Begin with the line in which "right shoulder: (254, 351)" appears and end with the final line of the entries. Retype each one exactly and add nothing.

··· GIVEN INFORMATION

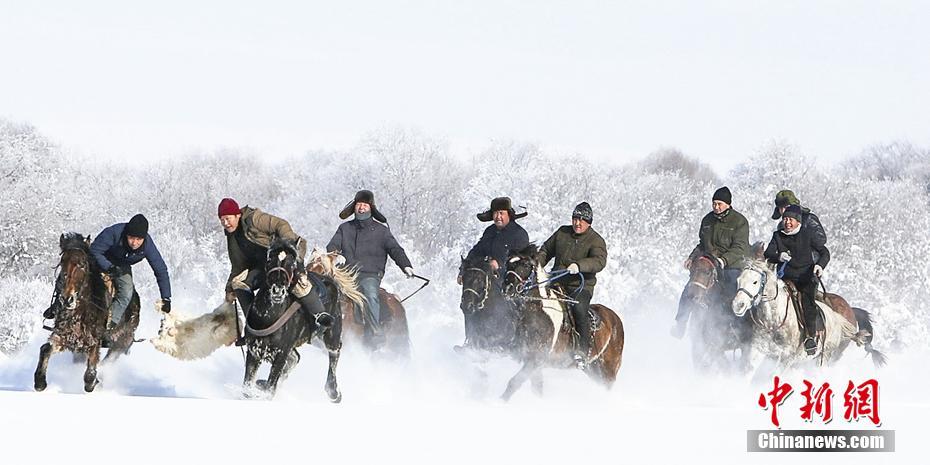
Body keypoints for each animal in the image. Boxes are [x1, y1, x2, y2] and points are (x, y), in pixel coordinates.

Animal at [34, 232, 140, 392]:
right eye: (62, 262)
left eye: (83, 264)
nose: (67, 299)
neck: (81, 311)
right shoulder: (66, 336)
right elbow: (45, 348)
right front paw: (40, 382)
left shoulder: (93, 340)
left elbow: (90, 373)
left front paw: (93, 382)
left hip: (121, 343)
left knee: (108, 361)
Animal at [241, 237, 342, 400]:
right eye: (269, 259)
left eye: (292, 263)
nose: (278, 290)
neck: (269, 318)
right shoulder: (254, 351)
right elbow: (247, 386)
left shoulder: (281, 355)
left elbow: (270, 389)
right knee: (295, 358)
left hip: (332, 333)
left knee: (334, 352)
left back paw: (333, 391)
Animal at [500, 243, 624, 398]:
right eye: (508, 263)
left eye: (526, 265)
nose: (507, 288)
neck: (539, 313)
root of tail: (615, 318)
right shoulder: (532, 360)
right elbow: (537, 388)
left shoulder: (536, 358)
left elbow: (514, 383)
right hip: (592, 368)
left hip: (609, 369)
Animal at [732, 258, 884, 370]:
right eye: (739, 280)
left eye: (755, 282)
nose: (737, 305)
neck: (774, 322)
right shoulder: (758, 351)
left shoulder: (786, 359)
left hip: (826, 358)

······

OUTPUT FOR THIS TASK -
right shoulder: (254, 351)
right elbow: (247, 386)
left shoulder: (281, 355)
left elbow: (270, 389)
right knee: (295, 358)
left hip: (332, 333)
left knee: (334, 352)
left back paw: (333, 391)
Animal at [500, 243, 624, 398]:
right eye: (508, 263)
left eye: (526, 265)
nose: (507, 288)
neck: (539, 313)
root of tail: (615, 318)
right shoulder: (532, 360)
right elbow: (537, 388)
left shoulder: (536, 358)
left elbow: (514, 383)
right hip: (592, 368)
left hip: (609, 369)
Animal at [732, 258, 884, 370]:
right eye: (739, 280)
left eye: (755, 282)
nose: (737, 305)
neck: (774, 322)
right shoulder: (758, 351)
left shoulder: (786, 359)
left hip: (826, 358)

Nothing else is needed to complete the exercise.